> _Excerpted text_
• • • • • • •

Thomas Willement (18 July 1786 – 10 March 1871) was an English stained glass artist, called "the father of Victorian stained glass", active from 1811 to 1865.

Biography
Willement was born at St Marylebone, London. Like many early 19th century  provincial stained glass artists, he began as a plumber and glazier, the two jobs, now separate trades, being at that time linked because both required the skills of working with lead. In 1811, Willement produced a window with a heraldic shield. It was from this beginning that he went on to become one of the most successful of England’s early 19th century stained glass artists.

Influences

The great period of stained glass manufacturing had been the period from about 1100 until about 1500. After that time, with the Dissolution of the Monasteries under Henry VIII and the destruction of the Church’s artworks by Puritans in the Parliamentary period, there was little stained glass manufacture. Those few windows which were produced between 1500 and 1800 were generally of painted glass, in which process the colours were applied by brush to the surface of the glass and fired to anneal them, rather than the artist working with numerous sections of coloured glass and piecing them together.

It has been claimed of Willement that through his observations of old windows, he reinvented the ancient method of leading coloured pieces and integrating the visually black lines created between the colours by the lead cames into the design of the window.  From observing 14th-century windows such as the west window of York Minster, Willement developed the artistic method of arranging figures one to each single light, surmounted by a decorative canopy.

He was further encouraged after 1839 in the archaeological direction that his work took by the Cambridge Camden Society, who promoted all things Medievalising in the structure of new churches and the restoration of old ones. Willement was encouraged by the society and also received the patronage of Augustus Pugin, the most famous ecclesiastical architect and designer of churches. However, Willement suffered a falling-out with Pugin who accused him of being mercenary. (Pugin also had previously fallen out with his first stained glass artist, Willement's pupil, William Warrington.) It is also possible that the style of Willement's figures was not sufficiently archaeologically correct to satisfy Pugin, who was himself a meticulous and elegant draftsman.

Success
The break with Pugin did not set back Willement's success. He had been the armorial painter to George IV (reigned 1820–1830) and became, by Royal Patent, "Artist in Stained Glass" to Queen Victoria, making much armorial glass for St George's Chapel, Windsor, and restoring the ancient windows there. In 1851 he was one of the 25 stained glass artists who exhibited at the Crystal Palace Exhibition.

In 1846–47, Willement made eight stained-glass windows with heraldic designs for St Michael and All Angels Church, Badminton, Gloucestershire. They all feature blue borders and badges in the yellow of the Duke of Beaufort's livery.

Davington Priory
By 1845 Willement, aged 59, had become wealthy and looked around for a home with a suitable resonance in which to spend his later years. He purchased Davington Priory near Faversham in Kent, a nunnery established in the 12th century and complete with its own church (the buildings had been spared in the Dissolution because by 1527 there were only three elderly nuns remaining). Willement restored and extended the buildings to make a comfortable home, and installed his own heraldic glass with the motto "Thynke and Thanke". Since he owned the church as well, he refurbished it with stained glass and had Taylors of Loughborough install five bells, each cast with the same motto, in the bell tower.

• • • • • • •

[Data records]
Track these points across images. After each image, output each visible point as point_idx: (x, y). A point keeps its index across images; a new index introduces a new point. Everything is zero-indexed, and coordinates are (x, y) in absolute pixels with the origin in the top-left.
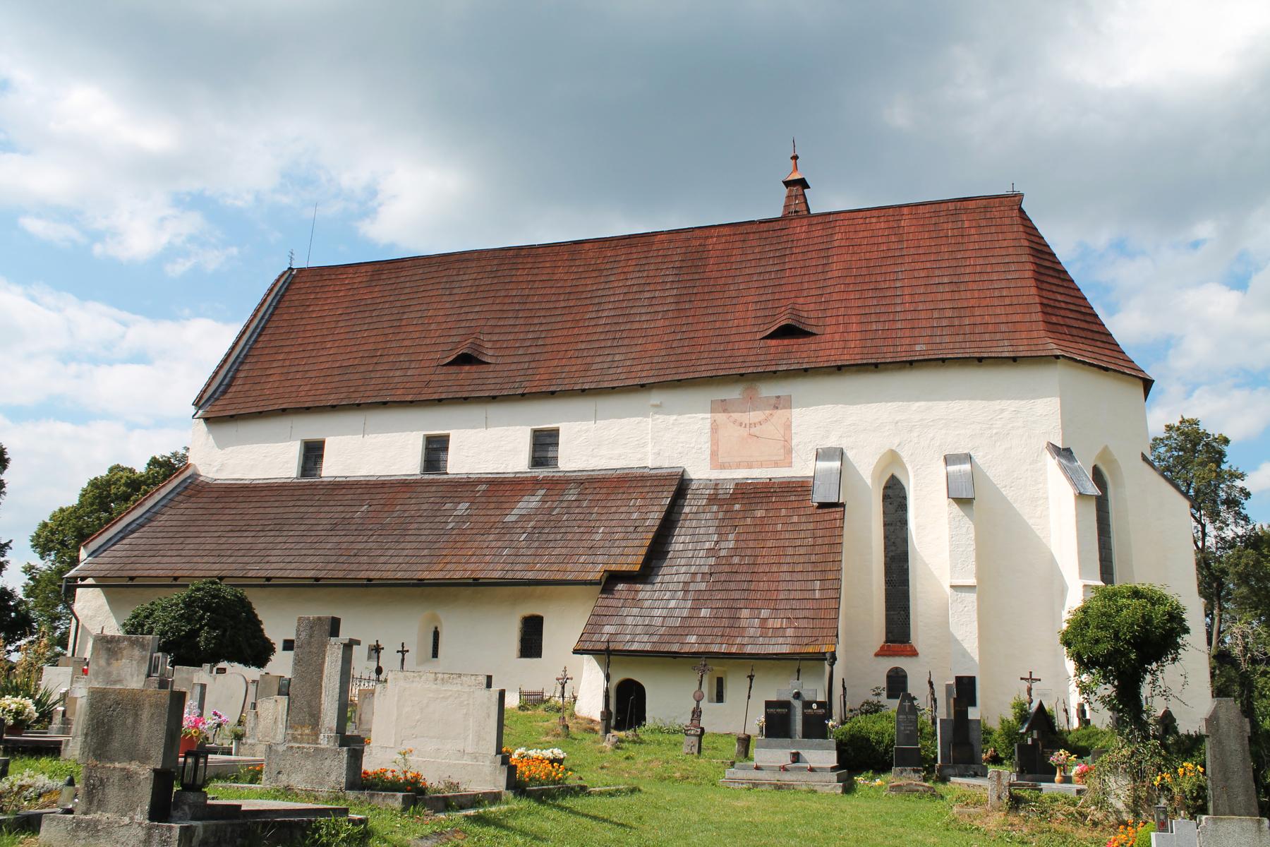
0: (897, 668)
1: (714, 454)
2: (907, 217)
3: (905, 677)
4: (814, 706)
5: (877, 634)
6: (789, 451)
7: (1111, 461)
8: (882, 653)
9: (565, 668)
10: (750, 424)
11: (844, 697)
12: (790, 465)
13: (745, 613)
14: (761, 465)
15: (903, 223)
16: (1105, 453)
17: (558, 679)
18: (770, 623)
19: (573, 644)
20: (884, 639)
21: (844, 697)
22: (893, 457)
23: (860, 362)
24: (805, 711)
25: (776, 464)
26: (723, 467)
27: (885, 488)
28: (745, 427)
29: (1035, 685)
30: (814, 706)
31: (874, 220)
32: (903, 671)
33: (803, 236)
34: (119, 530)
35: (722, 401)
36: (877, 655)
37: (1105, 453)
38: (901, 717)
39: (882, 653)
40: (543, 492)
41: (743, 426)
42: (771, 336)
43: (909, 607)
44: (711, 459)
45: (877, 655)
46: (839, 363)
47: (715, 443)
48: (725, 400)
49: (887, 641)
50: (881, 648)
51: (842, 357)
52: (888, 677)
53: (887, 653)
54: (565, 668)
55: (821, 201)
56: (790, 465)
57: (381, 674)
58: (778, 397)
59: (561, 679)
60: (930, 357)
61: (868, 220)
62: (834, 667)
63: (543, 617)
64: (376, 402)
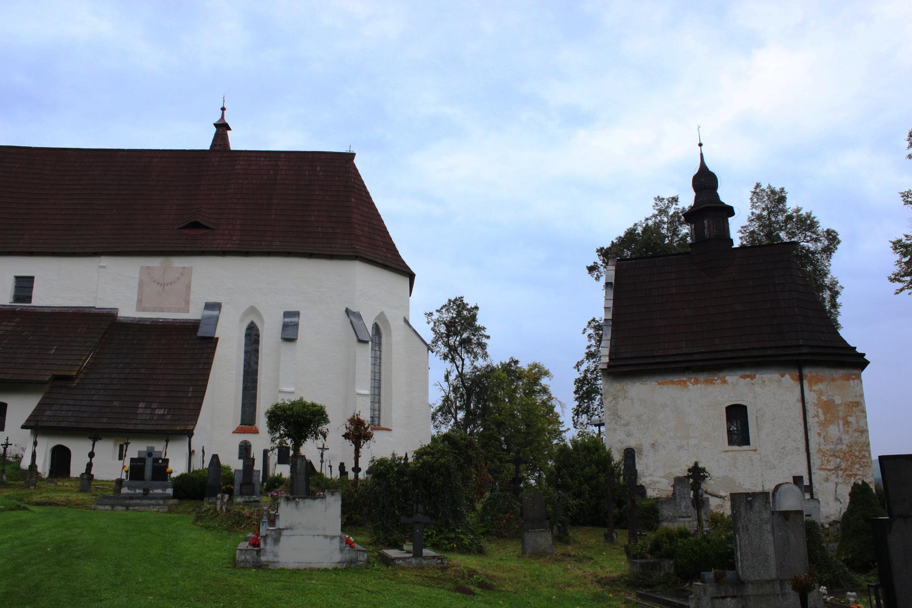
0: (245, 441)
1: (139, 301)
2: (283, 159)
3: (250, 446)
4: (160, 461)
5: (234, 417)
6: (187, 303)
7: (386, 321)
8: (238, 431)
9: (8, 437)
10: (164, 284)
11: (203, 458)
12: (188, 311)
13: (141, 405)
14: (169, 310)
15: (279, 163)
16: (382, 315)
17: (2, 445)
18: (157, 412)
19: (23, 422)
20: (239, 423)
21: (203, 458)
22: (253, 310)
23: (237, 250)
24: (143, 464)
25: (179, 310)
26: (144, 310)
27: (248, 329)
28: (161, 285)
29: (325, 452)
30: (160, 461)
31: (262, 159)
32: (249, 442)
33: (216, 164)
34: (382, 355)
35: (148, 267)
36: (234, 432)
37: (382, 315)
38: (211, 468)
39: (238, 431)
40: (18, 320)
41: (160, 284)
42: (207, 228)
43: (256, 404)
44: (137, 304)
45: (234, 432)
46: (224, 250)
47: (140, 294)
48: (149, 267)
49: (241, 425)
50: (237, 428)
51: (228, 246)
52: (240, 446)
53: (240, 431)
54: (8, 437)
55: (237, 142)
56: (188, 311)
57: (90, 452)
58: (184, 268)
59: (4, 445)
60: (324, 253)
61: (258, 159)
62: (192, 439)
63: (7, 404)
64: (106, 252)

• • • • • • •

> _Given instruction A_
In the Willement biography, what motto appears on the bells that Taylors of Loughborough installed at Davington Priory?
> _Given instruction B_
Repeat the entries word for word, starting with their first line and going on through the line with "1: (714, 454)". Leave the pictures out.

> _Worked answer A_
"Thynke and Thanke"

> _Worked answer B_
Track these points across images. After each image, output each visible point as point_idx: (x, y). A point keeps its index across images; a new index introduces a new point. Everything is zero-indexed, and coordinates are (x, y) in absolute pixels with the origin in the top-left.
0: (897, 668)
1: (714, 454)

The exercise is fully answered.